What are the different versions of your personality?
Awhile ago I mentioned that I wanted to write a post about the different versions of our personality that we may take on depending on who we’re around. I was thinking about it after I ran the Chicago Women’s Half with Anne, because Anne and I can be super sarcastic together*, and I am not that sarcastic with anyone else**. And honestly, I think if was that sarcastic with most others, it wouldn’t come off right. People would probably think I am a jerk!***
So why do I act that way around Anne?
Well, duh, because it’s fun to be sarcastic and ridiculous and poke fun at things (and each other) and because Anne gives me cues that this is okay. I read off of her personality and react accordingly.
Goofing around with Anne and Marlene after class on Monday
Of course, I could go in to complete mind trip mode and ponder, “Well, what if Anne is just reading off of my personality and neither of us are being genuine and we are just stuck in a giant loop, ahhhh!” but it’s not that complicated. And we aren’t that fake. Heh.
So. Back to the point. I do act different depending on who I am around. I am inherently very goofy/silly, with a sarcastic sense of humor and a snarky side. I am friendly****, open and LOUD. But I definitely don’t act that way around everyone. I mean, I would prefer to, but I just don’t think that would always jive.
There are people who have told me they think I am nice and positive (gasp), and that definitely affects how I act around them. I want to keep tricking them for as long as possible!***** So they don’t really get as much of my snarky side.
Some people I know are super serious a lot more serious than me. So I usually quiet down my goofy side until I get a hint that they would understand it. Then I let it out in small doses.

RECORDED INFORMATION -
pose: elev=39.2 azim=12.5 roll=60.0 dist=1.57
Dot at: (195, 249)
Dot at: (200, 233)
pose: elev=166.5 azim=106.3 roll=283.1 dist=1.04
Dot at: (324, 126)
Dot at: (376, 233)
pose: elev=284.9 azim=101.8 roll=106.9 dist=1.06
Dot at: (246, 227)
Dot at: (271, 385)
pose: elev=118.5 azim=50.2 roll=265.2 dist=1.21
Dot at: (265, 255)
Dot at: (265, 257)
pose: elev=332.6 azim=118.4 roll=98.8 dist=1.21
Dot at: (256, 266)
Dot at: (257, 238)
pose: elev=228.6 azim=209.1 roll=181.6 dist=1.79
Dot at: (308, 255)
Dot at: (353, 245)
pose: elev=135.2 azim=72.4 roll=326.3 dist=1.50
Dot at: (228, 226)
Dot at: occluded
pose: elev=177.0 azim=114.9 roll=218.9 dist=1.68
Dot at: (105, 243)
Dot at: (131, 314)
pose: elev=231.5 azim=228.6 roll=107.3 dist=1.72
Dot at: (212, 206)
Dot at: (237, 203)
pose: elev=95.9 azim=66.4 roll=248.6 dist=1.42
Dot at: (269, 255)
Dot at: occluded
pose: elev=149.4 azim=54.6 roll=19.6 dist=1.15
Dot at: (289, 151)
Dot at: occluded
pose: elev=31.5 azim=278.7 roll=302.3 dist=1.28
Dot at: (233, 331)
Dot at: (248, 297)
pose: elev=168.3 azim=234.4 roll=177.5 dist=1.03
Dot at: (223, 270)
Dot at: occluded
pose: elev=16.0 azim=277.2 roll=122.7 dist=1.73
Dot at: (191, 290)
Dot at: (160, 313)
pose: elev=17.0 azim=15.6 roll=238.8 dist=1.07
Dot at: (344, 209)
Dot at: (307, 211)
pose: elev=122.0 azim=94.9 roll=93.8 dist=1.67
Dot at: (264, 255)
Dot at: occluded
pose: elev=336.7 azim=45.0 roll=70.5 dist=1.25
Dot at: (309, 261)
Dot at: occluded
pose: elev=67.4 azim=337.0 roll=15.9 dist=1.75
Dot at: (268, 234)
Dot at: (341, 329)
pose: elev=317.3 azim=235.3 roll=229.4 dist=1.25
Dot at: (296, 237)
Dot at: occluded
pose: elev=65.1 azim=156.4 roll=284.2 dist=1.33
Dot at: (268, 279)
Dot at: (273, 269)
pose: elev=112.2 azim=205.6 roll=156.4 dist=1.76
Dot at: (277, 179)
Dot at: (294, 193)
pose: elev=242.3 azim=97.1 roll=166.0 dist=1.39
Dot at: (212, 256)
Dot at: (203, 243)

EXERCISE SET -
**a)** According to the post about personality versions, which race did the writer run with Anne?
**b)** Copy the rows word for word, starting at the first row and ending at the line that contains "Dot at: (131, 314)", including both.
The rows are unrelated to the post about personality versions.

ANSWERS GIVEN -
**a)** The Chicago Women's Half.

**b)**
pose: elev=39.2 azim=12.5 roll=60.0 dist=1.57
Dot at: (195, 249)
Dot at: (200, 233)
pose: elev=166.5 azim=106.3 roll=283.1 dist=1.04
Dot at: (324, 126)
Dot at: (376, 233)
pose: elev=284.9 azim=101.8 roll=106.9 dist=1.06
Dot at: (246, 227)
Dot at: (271, 385)
pose: elev=118.5 azim=50.2 roll=265.2 dist=1.21
Dot at: (265, 255)
Dot at: (265, 257)
pose: elev=332.6 azim=118.4 roll=98.8 dist=1.21
Dot at: (256, 266)
Dot at: (257, 238)
pose: elev=228.6 azim=209.1 roll=181.6 dist=1.79
Dot at: (308, 255)
Dot at: (353, 245)
pose: elev=135.2 azim=72.4 roll=326.3 dist=1.50
Dot at: (228, 226)
Dot at: occluded
pose: elev=177.0 azim=114.9 roll=218.9 dist=1.68
Dot at: (105, 243)
Dot at: (131, 314)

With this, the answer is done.